Senate President Godwill Akpabio, who is the first Southerner to occupy the Senate president seat in 16 years is facing a tough battle to keep his seat, amid renewed opposition from within and outside the ruling party.
Akpabio, a former governor of Akwa-Ibom State, is witnessing opposition to his style of leadership in the upper chamber, a place that many Nigerians now refer to as a “retirement home” to ex-governors.
Many of the lawmakers that have openly opposed him are members of the ruling party, APC.
Sen Ali Ndume, who served as the coordinator of the Akpabio’s campaign, is having what could be called a running battle with him, while Elisha Abbo spearheaded the anti-Akpabio movement until his sack from the House.
Ndume already challenged Akpabio openly twice. Last week, he was ruled out of order by Akpabio and he walked out of the Chamber, although he later claimed that he did not storm out of the Chamber but to pray at the Mosque.
However, Ndume is not seen by many as a formidable foe because of his history of fighting almost all Senate Presidents without any record of winning.
In 2015, he supported Bukola Saraki, however, he was later removed unceremoniously as the Leader of the Senate after he challenged the former Kwara State Governor.
And Abbo has been axed from the Senate after the Court of Appeal sacked him.
But the danger is not over for Akpabio. It could be recalled that Akpabio did not emerge with an overwhelming margin like Abbas Tajudeen in the House. Despite the endorsement from the president and the party, Akpabio polled 63 votes, while Abdulaziz Yari scored 46 votes.
Insiders in the senate told DAILY POST that there are senators who see Yari as a viable alternative in the face of opposition against Akpabio, who is now facing the hurdles that Southern senate presidents faced.
From 1999 to 2007, five southerners occupied the seat- Evans Enwerem, Chuba Okadigbo, Anyim Pius Anyim, Adolphus Wabara and Ken Nnamani. Three of the occupiers of the seat were forced out for different reasons. However, the Northerners that occupied the seat have had a relatively stable stay in the office.

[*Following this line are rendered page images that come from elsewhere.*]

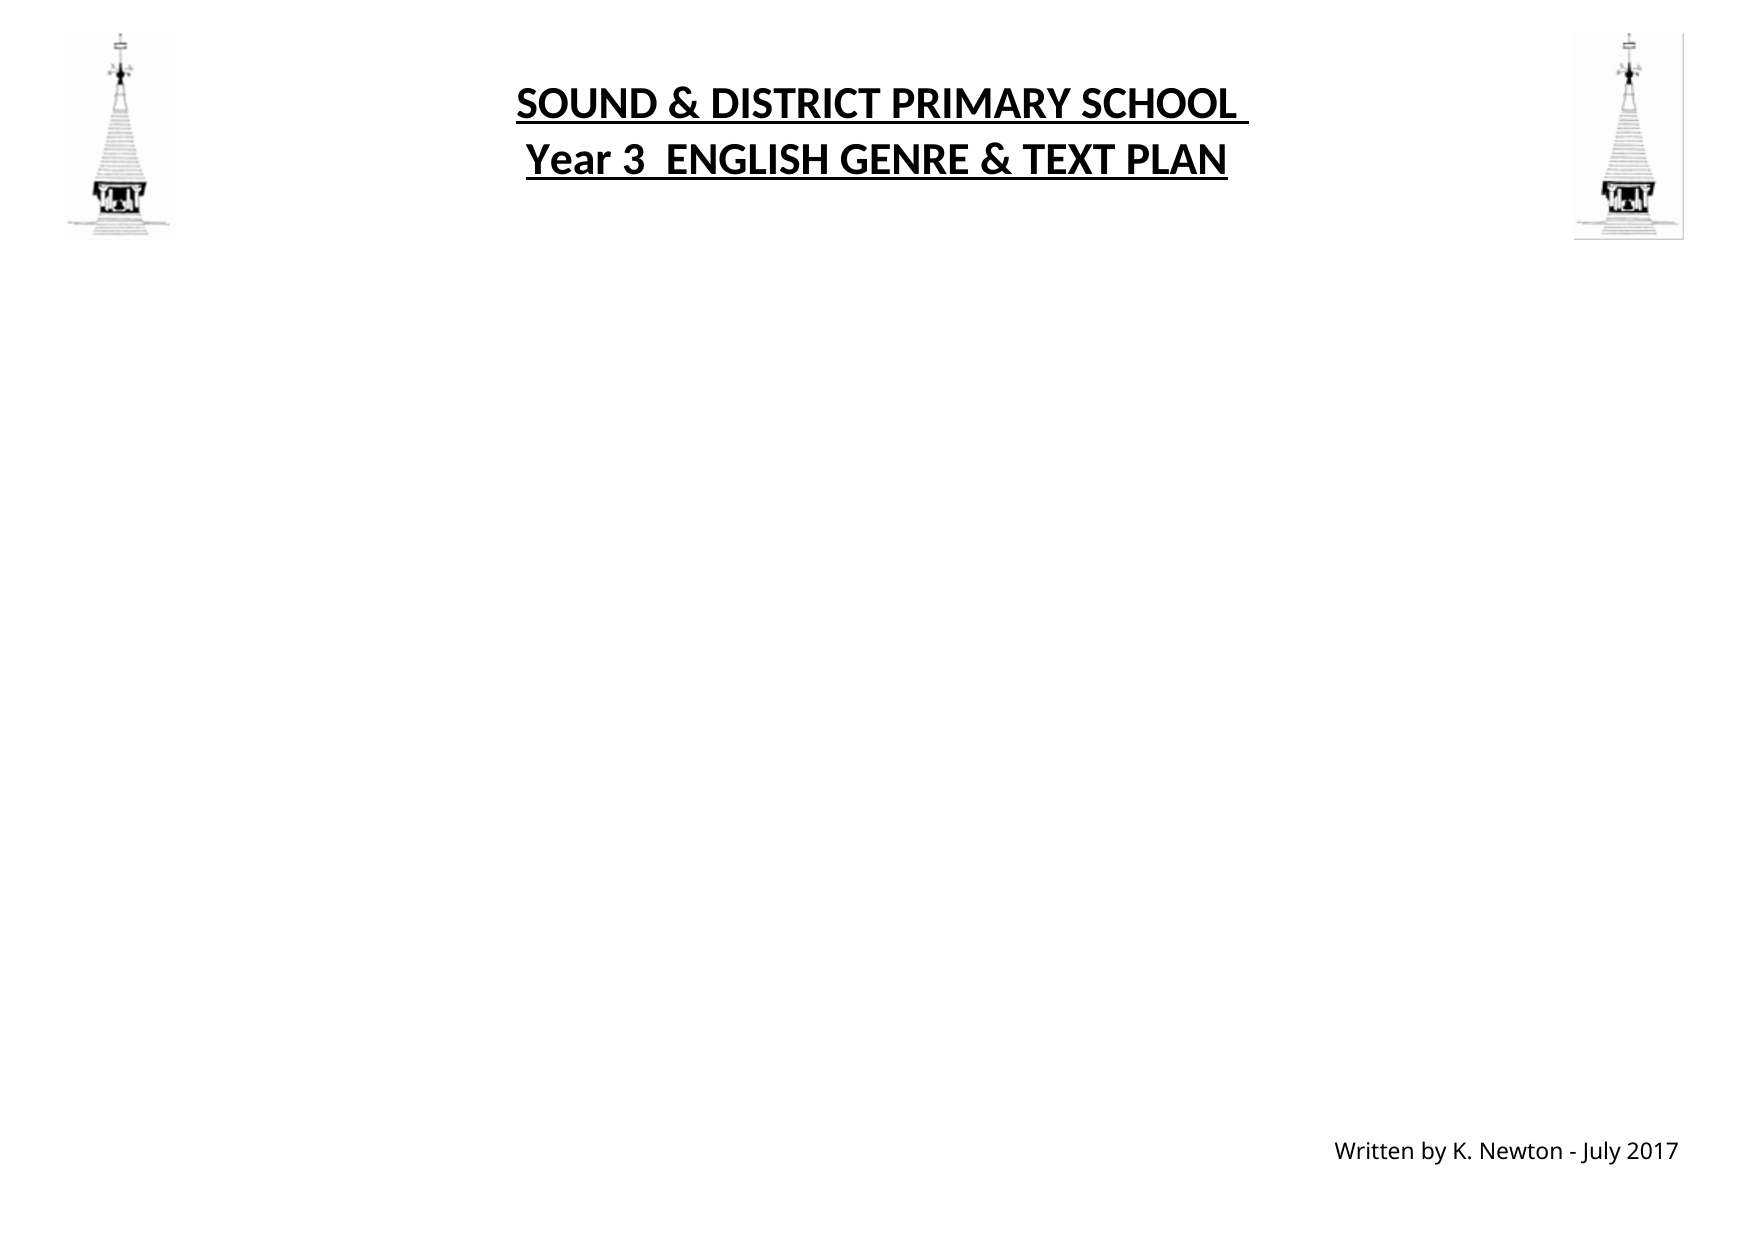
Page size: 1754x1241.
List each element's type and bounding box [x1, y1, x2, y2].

picture [1573, 33, 1685, 241]
picture [64, 32, 176, 241]
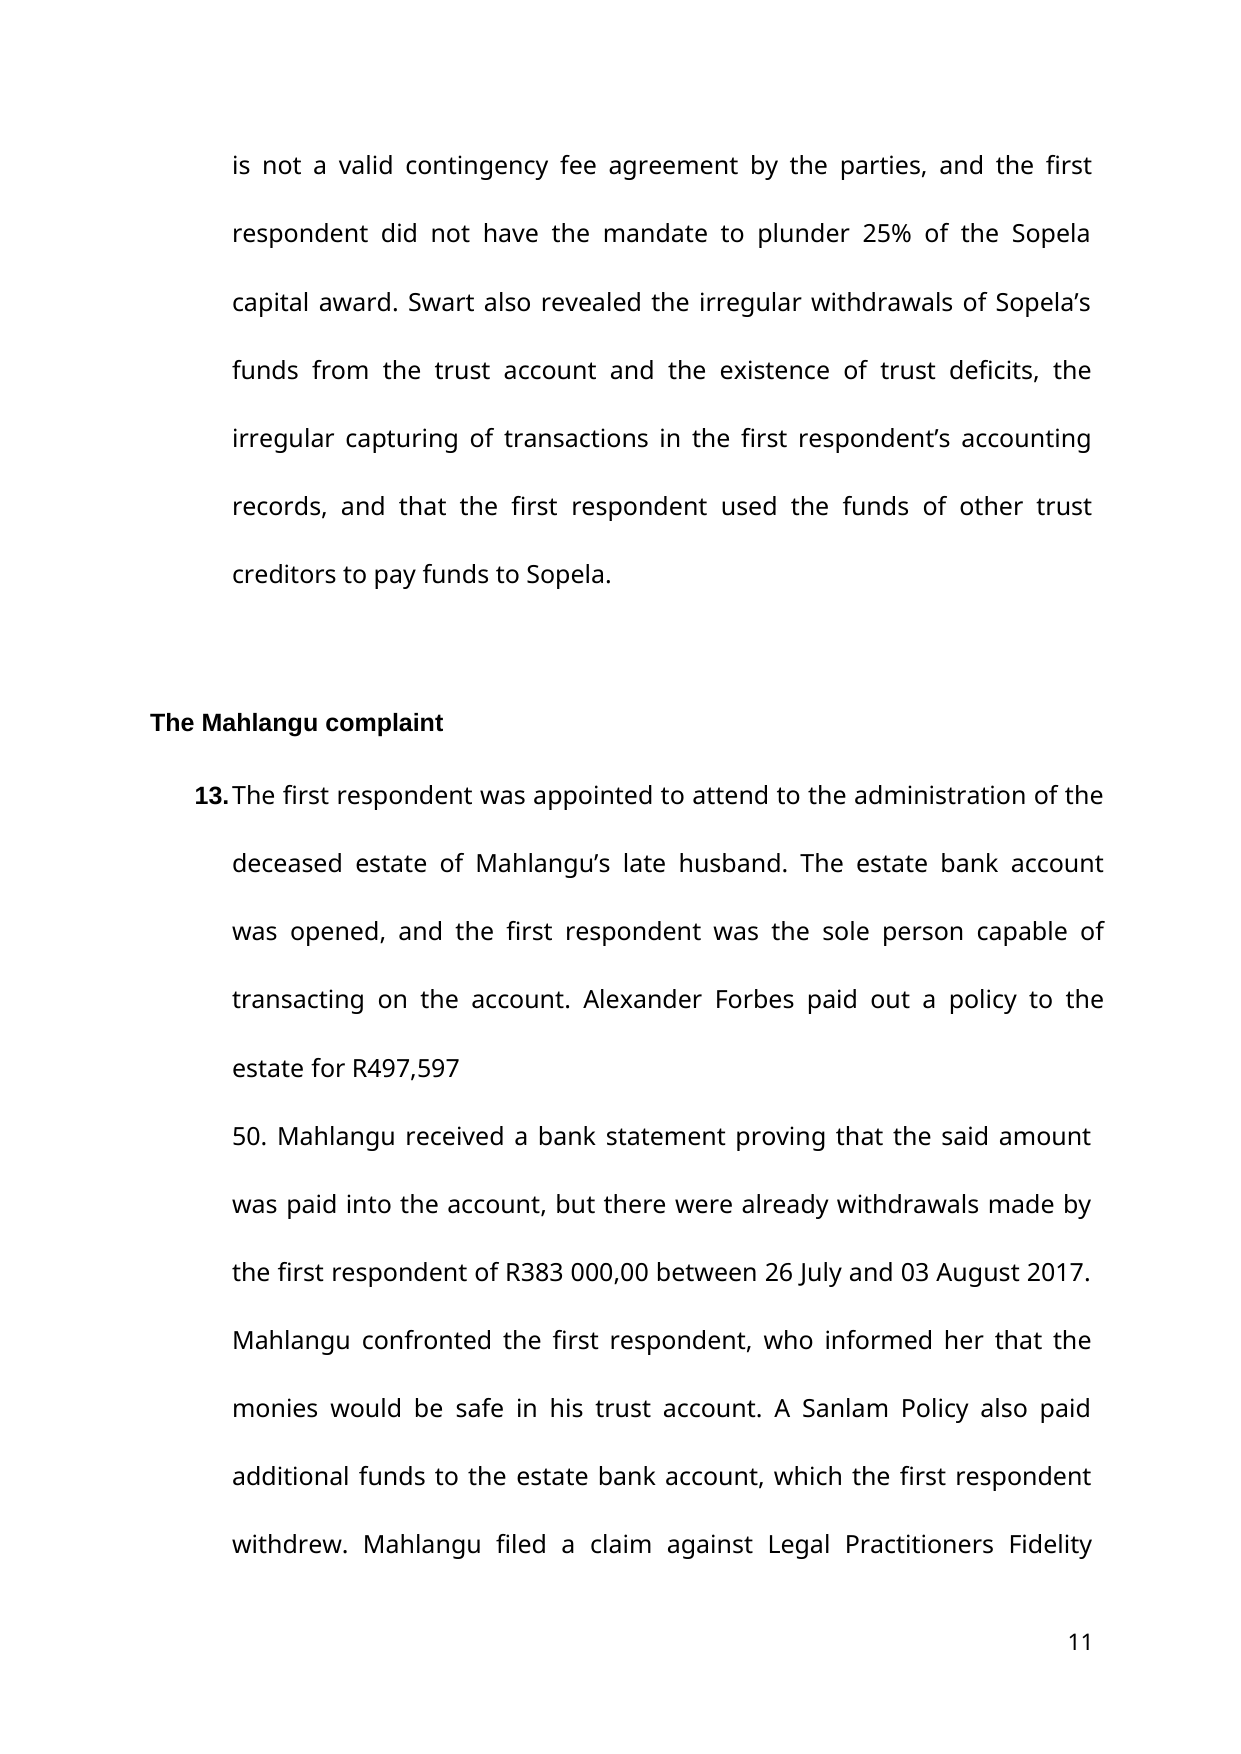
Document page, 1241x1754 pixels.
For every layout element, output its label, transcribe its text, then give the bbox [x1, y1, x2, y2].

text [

Senator David Mark served as Senate President for eight uninterrupted years. Bukola Saraki served for four years despite the opposition from the executive. He completed the tenure and Ahmad Lawan also had a hitch-free tenure.
Many believe that the difficulty for southerners has to do with the distribution of the Senate. The South has 51 Senators, while the North has 58 Senators. In addition, the majority of the Senators from the South are in opposition parties.
“Akpabio just needs to be circumspect in managing the Senators, many of whom are also former Governors themselves,” a senior legislative aide told DAILY POST but wished his name not to be mentioned.
DAILY POST learnt that the distribution of appointments by President Tinubu has not really helped Akpabio as many of the Senators from the North have complained about the “yorubanisation” of the government and Akpabio has helped to confirm all the appointments to the chagrin of Northern Senators.
Meanwhile, many of the Senators do not want to offend President Tinubu by moving against the Senate President because they want better funding of the National Assembly, particularly with the 2024 budget expected to be presented anytime soon.
It would be recalled that President Tinubu had allocated N70 billion to the lawmakers at the commencement of this Assembly, and for the first time, all members of the National Assembly will get SUVs, instead of the usual Toyota Camry they used to get.
“No one is ready to offend the president. Did you see a recent report where members of the Labour Party shunned Abure (Labour Party National Chairman, Julius Abure) by insisting that they won’t reject the SUVs,” the aide said.
For now, Akpabio has the President on his side, with the President’s men, Deputy Senate President Barau Jibrin, Opeyemi Bamidele and Solomon Olamilekan also on ground to protect him.